Adactylidium

Scientific classification
- Kingdom: Animalia
- Phylum: Arthropoda
- Subphylum: Chelicerata
- Class: Arachnida
- Order: Trombidiformes
- Family: Acarophenacidae
- Genus: Adactylidium Cross, 1965
- Species: Adactylidium beeri; Adactylidium costarricensis; Adactylidium brasiliensis; Adactylidium crespii; Adactylidium ficorum; Adactylidium flechtmanni; Adactylidium irregularis; Adactylidium lindquisti; Adactylidium mooniensis; Adactylidium morazae; Adactylidium moundi; Adactylidium nicolae; Adactylidium rumanicus; Adactylidium smileyi;

= Adactylidium =

Genus of Arachnida

Adactylidium is a genus of mites known for its unusual life cycle. An impregnated female mite feeds upon a single egg of a thrips, rapidly growing five to eight female offspring and one male in her body.
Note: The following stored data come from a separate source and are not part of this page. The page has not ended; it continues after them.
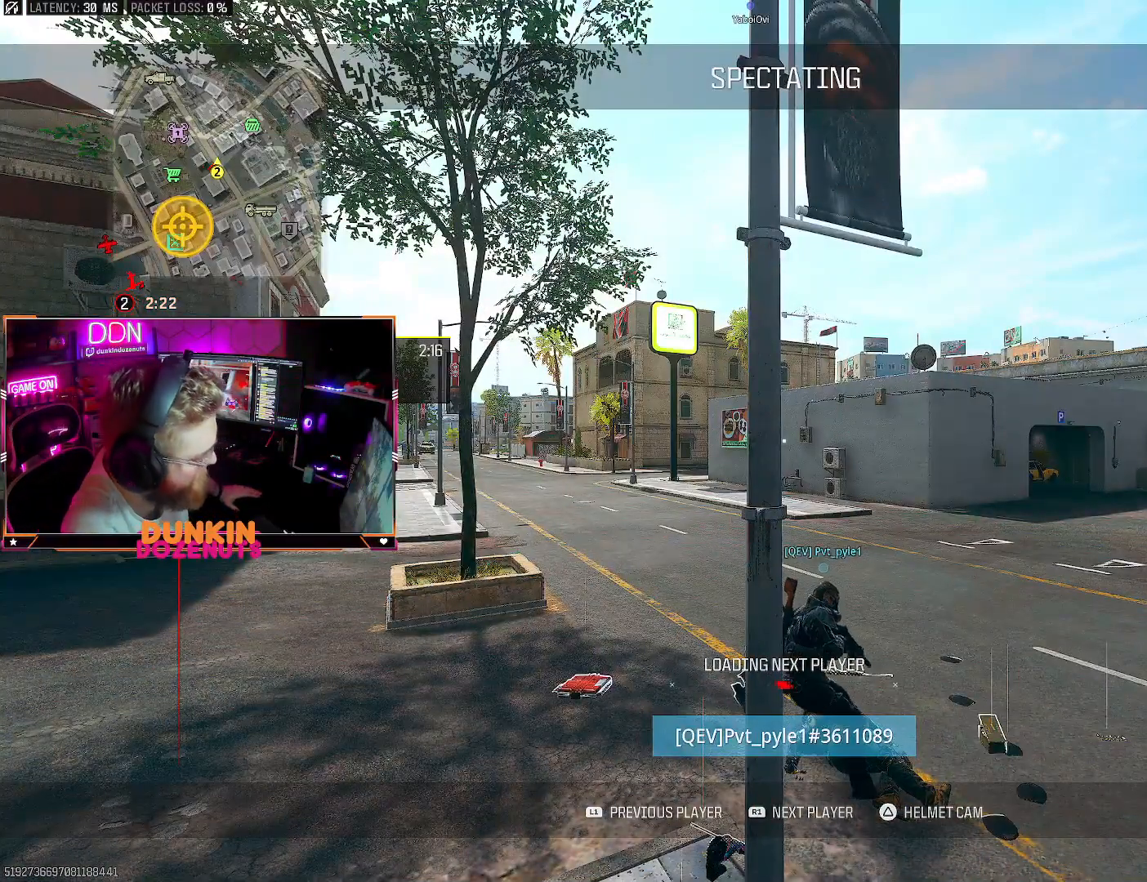
{"buttons": ["SQUARE"], "left_stick": "center", "right_stick": "center", "events": [[67, "SQUARE", "up"], [133, "SQUARE", "down"], [267, "SQUARE", "up"], [333, "SQUARE", "down"], [433, "SQUARE", "up"], [500, "SQUARE", "down"]]}
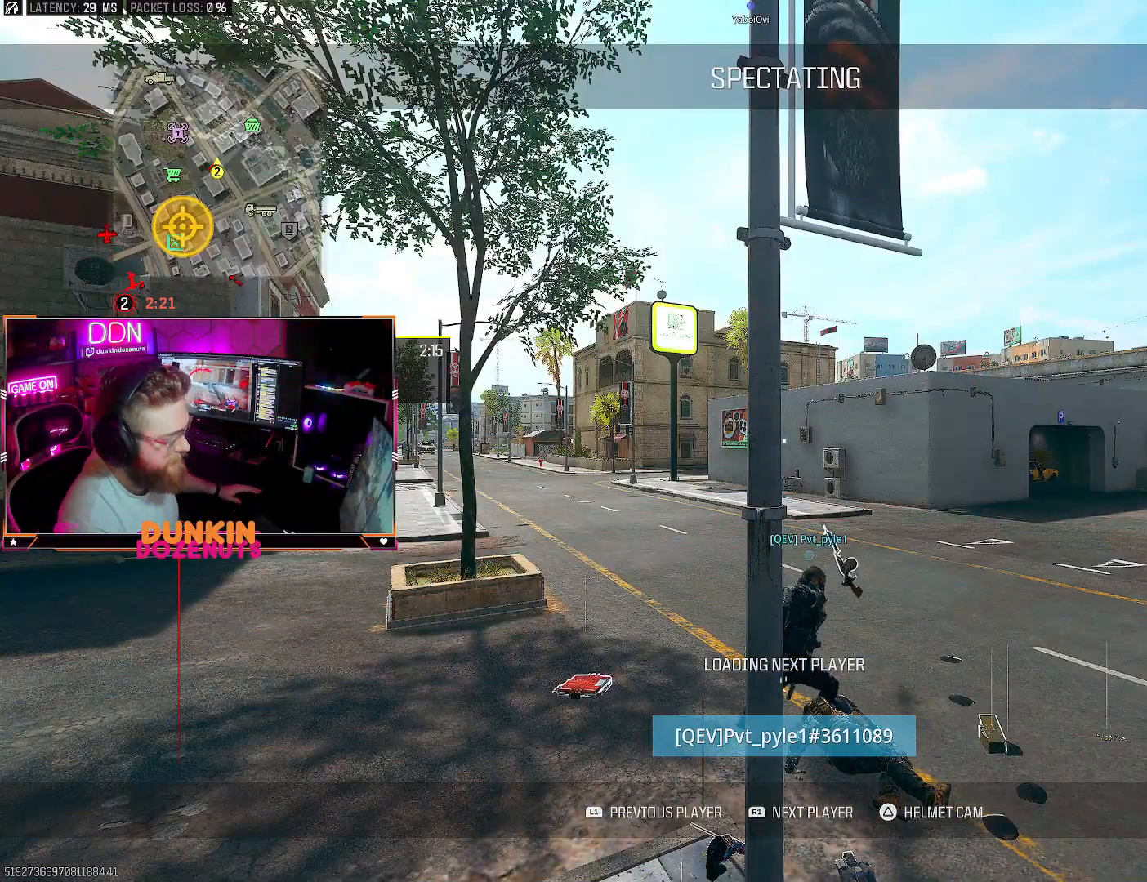
{"buttons": ["SQUARE"], "left_stick": "center", "right_stick": "center", "events": [[83, "SQUARE", "up"], [167, "SQUARE", "down"], [300, "SQUARE", "up"], [350, "SQUARE", "down"], [467, "SQUARE", "up"], [483, "SQUARE", "down"]]}
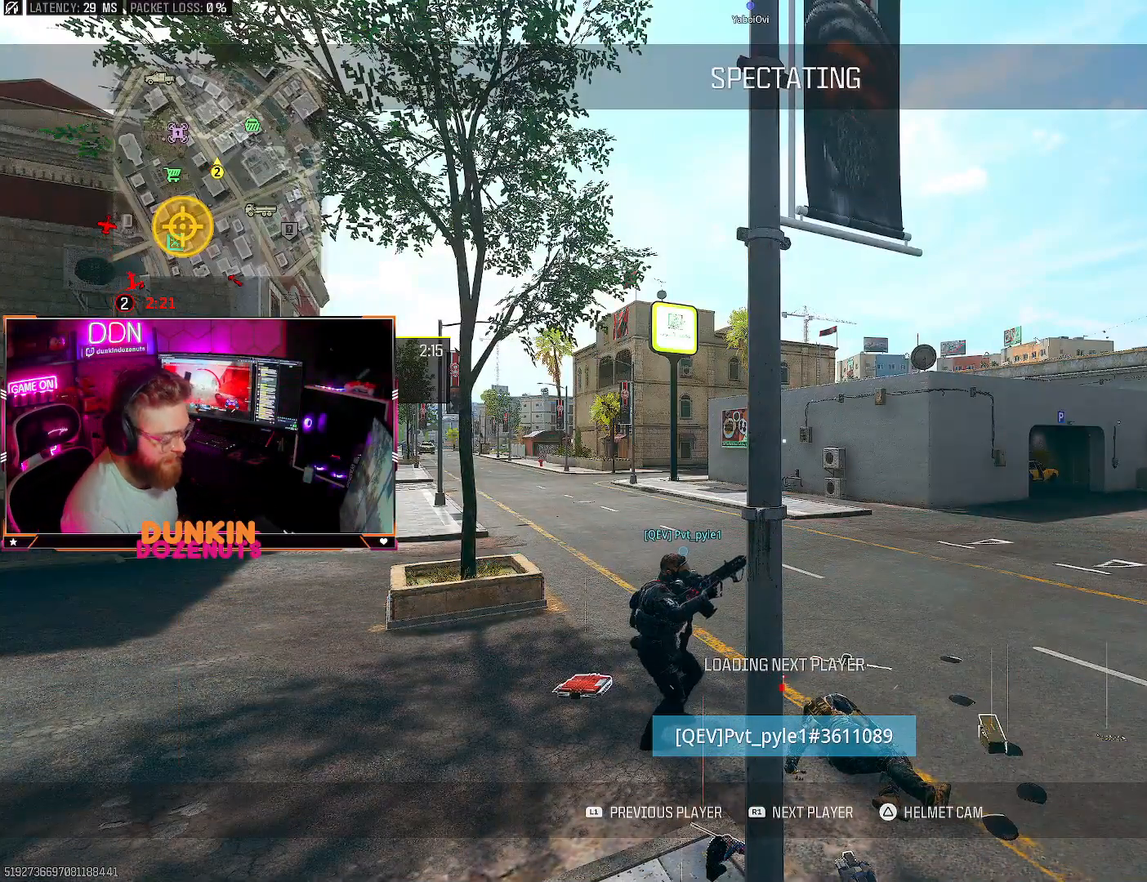
{"buttons": ["SQUARE"], "left_stick": "center", "right_stick": "center", "events": [[167, "SQUARE", "up"], [233, "SQUARE", "down"], [350, "SQUARE", "up"], [417, "SQUARE", "down"]]}
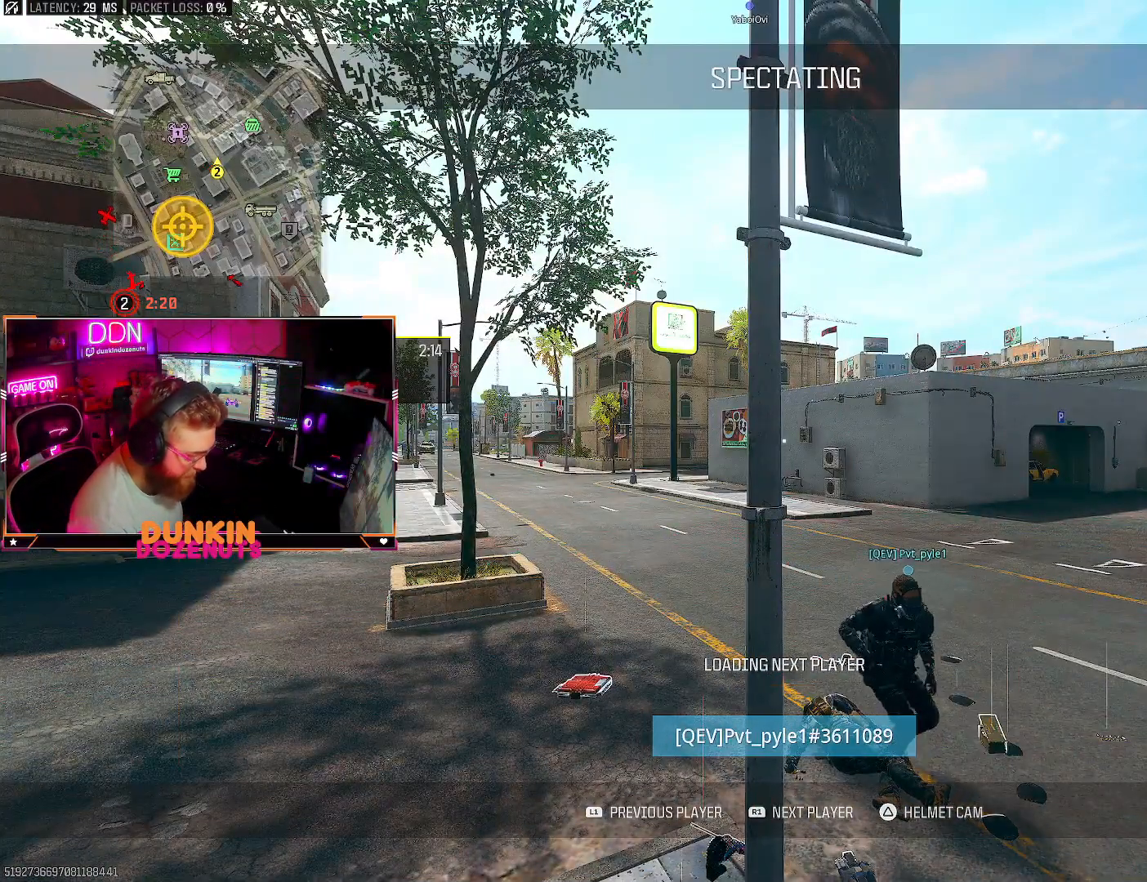
{"buttons": [], "left_stick": "center", "right_stick": "center", "events": [[33, "SQUARE", "up"], [67, "SQUARE", "down"], [200, "SQUARE", "up"]]}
The single male mite mates with all his sisters when they are still inside their mother. The new females, now impregnated, eat their way out of their mother's body so that they can emerge to find new thrips eggs, killing their mother in the process (though the mother may be only 4 days old at the time), starting the cycle again. The male emerges as well, but does not look for food or new mates, and dies after a few hours.